His finest hour, for me, is in Desperado. Antonio Banderas is being a bit smouldering and Steve Buscemi is stretching himself by being a fast-talking weasel when down the road strides the King of the Mexicans, and he seems intent on interrupting them. With knives! Never has a man seemed more set on something. Look at that grimace! Clearly Banderas and Buscemi have caused him some pretty serious offence. Perhaps they laughed at his leather waistcoat. Two minutes later, the King of the Mexicans has deposited throwing knives in an assortment of bodies and shown a remarkable lack of athleticism. By the end he is clearly completely spent; he can barely raise his arm to throw the last knife. But throw it he does because he is the King of the Mexicans. He has dispensed, well, not justice exactly. Lots of knives though.

The best television programme around at the moment is, of course, Breaking Bad, and being the quality product it is, it knows the value of the King of the Mexicans. Things had got pretty hard-boiled indeed towards the end of season two; there were some very mean hombres talking tough through gritted teeth and lighting matches with their stubble (not really but they could if they wanted). So, how to raise the level even further? Surely you’ve topped out. Yes! The King of the Mexicans! What a man.
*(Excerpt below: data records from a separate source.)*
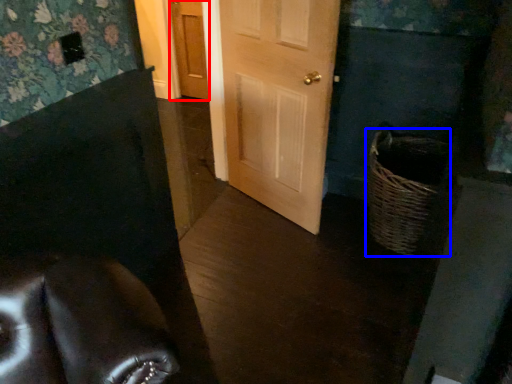
Question: Which object appears closest to the camera in this image, door (highlighted by a red box) or basket (highlighted by a blue box)?

Choices:
 (A) door
 (B) basket

Answer: (B)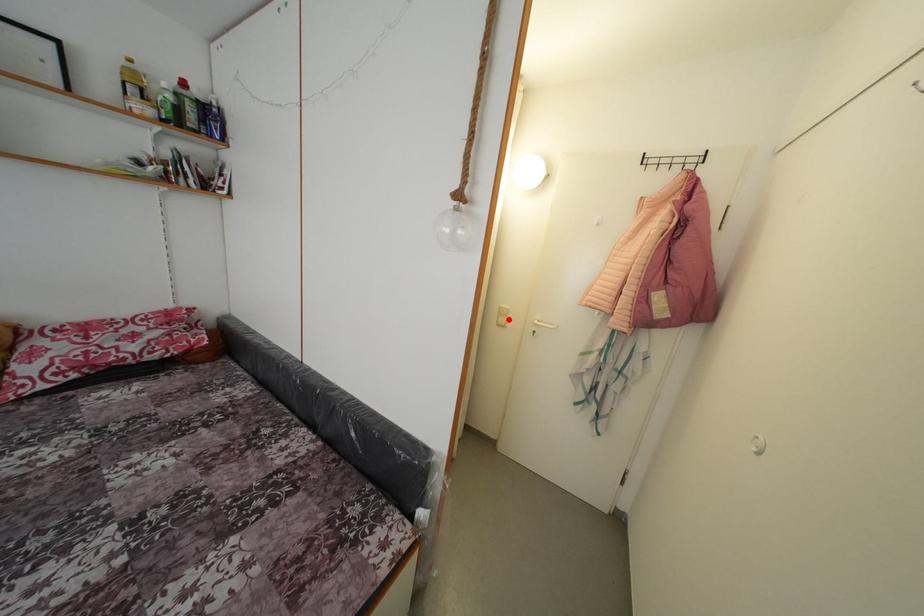
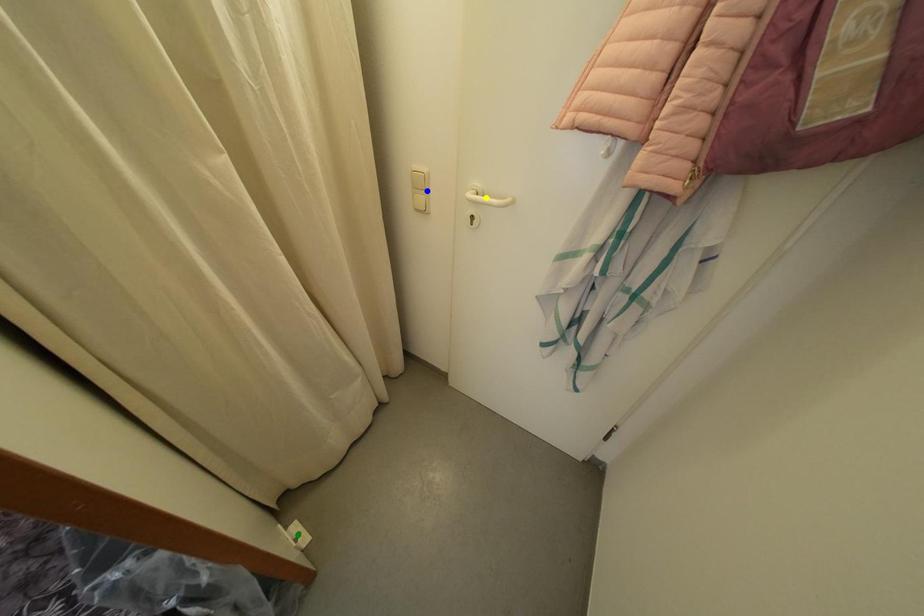
Question: I am providing you with two images of the same scene from different viewpoints. A red point is marked on the first image. You are given multiple points on the second image. Can you choose the point in image 2 that corresponds to the point in image 1?

Choices:
 (A) yellow point
 (B) blue point
 (C) green point

Answer: (B)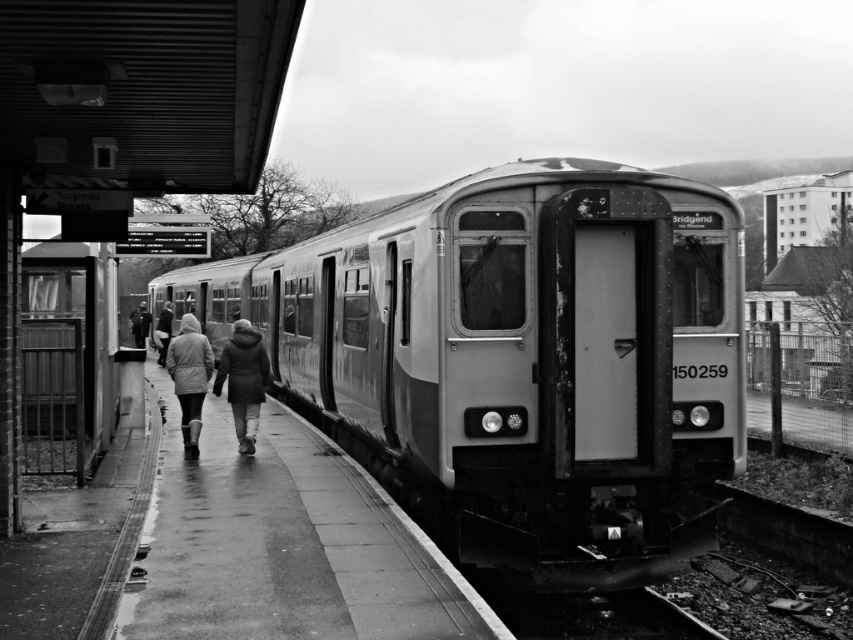
Question: Does concrete platform at center appear on the left side of matte gray coat at center?

Choices:
 (A) yes
 (B) no

Answer: (B)

Question: Which object is positioned farthest from the concrete platform at center?

Choices:
 (A) dark gray jacket at center
 (B) metallic gray train at center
And he isn’t even fucking Mexican!

4 thoughts on “There’s nothing wrong with my face – I got character

  1. See also Cracked’s similar feature about James Cromwell and other Hey It’s That Guys. Respect is, of course, due Danny “Machete don’t text” Trejo – but Bruce Payne will never, ever, ever be forgiven for “Dungeons and Dragons.” Ever.


    1. Actually, there has been some discussion on the talkboard about another piece for character actresses. Do come back if you would like to write one of the sections – contributions would, I am sure, be welcome.